Fabrizio Stella e Nicola Monfreda

1Nella Circolare nr.141/E del 04.06.1998 si legge cheCon riferimento alla locuzione “autonomamente organizzata”, si precisa che l’obiettivo che il legislatore ha inteso perseguire è quello di escludere dall’ambito di applicazione del tributo tutte quelle attività che, pur potendosi astrattamente ricondurre all’esercizio d’impresa, di arti o professioni, non sono tuttavia esercitate mediante un’organizzazione autonoma da parte del soggetto interessato. È il caso, ad esempio, dell’attività di collaborazione coordinata e continuativa che si configura soltanto laddove non vengano impiegati propri “mezzi organizzati” (cfr. art. 49, comma 2, lett. a), del T.U.I.R. – D.P.R. n. 917 del 1986).”

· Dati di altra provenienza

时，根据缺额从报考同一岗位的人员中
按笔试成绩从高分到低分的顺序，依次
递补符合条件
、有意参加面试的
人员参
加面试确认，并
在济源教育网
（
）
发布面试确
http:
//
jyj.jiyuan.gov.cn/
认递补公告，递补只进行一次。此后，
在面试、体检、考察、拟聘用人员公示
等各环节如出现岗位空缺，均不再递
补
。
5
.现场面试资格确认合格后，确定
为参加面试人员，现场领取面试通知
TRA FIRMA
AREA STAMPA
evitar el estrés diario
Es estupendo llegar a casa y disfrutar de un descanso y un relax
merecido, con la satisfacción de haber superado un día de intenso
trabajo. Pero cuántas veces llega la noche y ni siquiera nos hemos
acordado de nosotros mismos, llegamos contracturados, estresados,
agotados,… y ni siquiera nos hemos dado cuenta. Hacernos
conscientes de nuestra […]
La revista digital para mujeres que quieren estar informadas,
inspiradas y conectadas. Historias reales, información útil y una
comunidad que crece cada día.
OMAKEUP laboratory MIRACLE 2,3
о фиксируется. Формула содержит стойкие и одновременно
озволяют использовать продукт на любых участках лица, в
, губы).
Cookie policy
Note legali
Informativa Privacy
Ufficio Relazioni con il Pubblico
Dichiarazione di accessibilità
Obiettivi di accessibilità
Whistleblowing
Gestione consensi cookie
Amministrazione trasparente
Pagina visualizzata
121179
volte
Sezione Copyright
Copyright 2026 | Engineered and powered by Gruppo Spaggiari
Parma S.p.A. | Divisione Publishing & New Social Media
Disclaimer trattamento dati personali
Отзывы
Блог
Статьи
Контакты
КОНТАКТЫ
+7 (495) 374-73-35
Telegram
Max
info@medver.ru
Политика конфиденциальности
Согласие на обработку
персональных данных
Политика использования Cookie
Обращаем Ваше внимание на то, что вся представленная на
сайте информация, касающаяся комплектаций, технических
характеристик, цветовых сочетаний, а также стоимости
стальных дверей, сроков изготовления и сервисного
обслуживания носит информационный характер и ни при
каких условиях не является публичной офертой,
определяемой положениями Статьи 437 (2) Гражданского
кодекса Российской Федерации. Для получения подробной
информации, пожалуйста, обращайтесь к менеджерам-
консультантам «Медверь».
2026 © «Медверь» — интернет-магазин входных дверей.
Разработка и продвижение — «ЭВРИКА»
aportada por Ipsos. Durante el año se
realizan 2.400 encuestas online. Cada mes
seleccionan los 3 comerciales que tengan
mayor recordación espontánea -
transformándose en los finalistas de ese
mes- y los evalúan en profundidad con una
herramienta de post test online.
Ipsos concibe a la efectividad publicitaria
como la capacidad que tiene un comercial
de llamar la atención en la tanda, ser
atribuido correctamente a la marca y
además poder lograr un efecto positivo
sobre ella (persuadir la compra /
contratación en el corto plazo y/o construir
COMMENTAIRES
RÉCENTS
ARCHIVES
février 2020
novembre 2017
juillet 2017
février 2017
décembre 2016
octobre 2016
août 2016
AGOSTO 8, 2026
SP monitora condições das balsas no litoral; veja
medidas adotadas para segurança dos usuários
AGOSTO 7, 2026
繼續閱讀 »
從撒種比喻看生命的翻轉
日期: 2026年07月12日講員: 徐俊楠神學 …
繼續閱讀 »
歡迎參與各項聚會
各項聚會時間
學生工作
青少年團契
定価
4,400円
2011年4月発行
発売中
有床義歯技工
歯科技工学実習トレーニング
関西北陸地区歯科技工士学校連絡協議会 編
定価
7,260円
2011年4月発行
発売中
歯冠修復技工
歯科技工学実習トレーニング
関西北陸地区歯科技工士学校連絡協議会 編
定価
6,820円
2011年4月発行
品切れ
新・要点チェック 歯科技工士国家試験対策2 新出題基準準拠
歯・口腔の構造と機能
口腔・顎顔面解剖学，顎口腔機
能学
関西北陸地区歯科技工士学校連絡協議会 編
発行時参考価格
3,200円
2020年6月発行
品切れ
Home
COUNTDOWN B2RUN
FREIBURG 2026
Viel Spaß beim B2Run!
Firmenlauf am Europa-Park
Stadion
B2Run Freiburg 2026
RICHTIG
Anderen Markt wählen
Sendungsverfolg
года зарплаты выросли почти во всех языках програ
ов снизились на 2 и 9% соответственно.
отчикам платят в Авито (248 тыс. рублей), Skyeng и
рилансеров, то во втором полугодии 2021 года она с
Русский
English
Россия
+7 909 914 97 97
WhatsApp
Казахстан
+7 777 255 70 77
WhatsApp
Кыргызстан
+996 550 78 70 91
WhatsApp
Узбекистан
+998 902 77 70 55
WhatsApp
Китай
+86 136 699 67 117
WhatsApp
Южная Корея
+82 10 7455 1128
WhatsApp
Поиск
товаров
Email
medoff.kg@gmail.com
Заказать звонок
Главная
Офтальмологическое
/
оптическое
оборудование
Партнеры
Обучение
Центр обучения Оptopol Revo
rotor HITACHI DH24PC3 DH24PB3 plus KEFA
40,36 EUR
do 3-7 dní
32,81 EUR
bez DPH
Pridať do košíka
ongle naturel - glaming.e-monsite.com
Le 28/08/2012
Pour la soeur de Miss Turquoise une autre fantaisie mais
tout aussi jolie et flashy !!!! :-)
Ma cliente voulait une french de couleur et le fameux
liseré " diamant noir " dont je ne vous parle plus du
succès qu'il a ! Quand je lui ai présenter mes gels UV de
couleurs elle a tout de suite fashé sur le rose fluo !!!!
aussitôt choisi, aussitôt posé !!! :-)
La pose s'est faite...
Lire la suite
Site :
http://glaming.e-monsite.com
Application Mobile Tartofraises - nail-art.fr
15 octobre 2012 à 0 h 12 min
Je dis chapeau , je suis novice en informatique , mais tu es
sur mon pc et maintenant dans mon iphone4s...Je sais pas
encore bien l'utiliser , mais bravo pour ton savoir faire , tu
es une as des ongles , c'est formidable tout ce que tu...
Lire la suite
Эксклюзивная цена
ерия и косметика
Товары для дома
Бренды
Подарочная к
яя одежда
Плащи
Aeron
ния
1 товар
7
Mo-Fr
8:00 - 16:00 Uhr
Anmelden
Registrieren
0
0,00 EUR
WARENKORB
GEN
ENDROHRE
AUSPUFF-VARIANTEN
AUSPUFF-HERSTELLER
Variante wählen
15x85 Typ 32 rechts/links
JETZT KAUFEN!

2 Vgs. per ulteriori approfondimenti BRIGHENTI F., Irap e professionisti non organizzati: la storia continua, in Boll.Trib. 2003, p.1352; CIAMEI V., Irap e professionisti: scontro ancora aperto, Giur.merito 2004, p.370.

3 Vgs. sul punto la sentenza della Commissione Tributaria Bologna, Sez.X, 27.10.2004 nr.87.

4 La Commissione Tributaria si avvale anche della dottrina rinviando, ad ulteriore conferma della posizione assunta, a DE MITA E., su “Il Sole24Ore” del 03.02.2002, p.11.

5 L’8 febbraio 2007, la sezione tributaria della Corte di Cassazione ha deliberato circa 80 sentenze in materia di IRAP, concernenti per la maggior parte la questione dell’assoggettamento a tale imposta degli esercenti arti e professioni, enunciando alcuni importanti principi ai fini dell’individuazione dell’attività autonomamente organizzata di cui all’art. 2 del D.Lgs. n. 446/1997.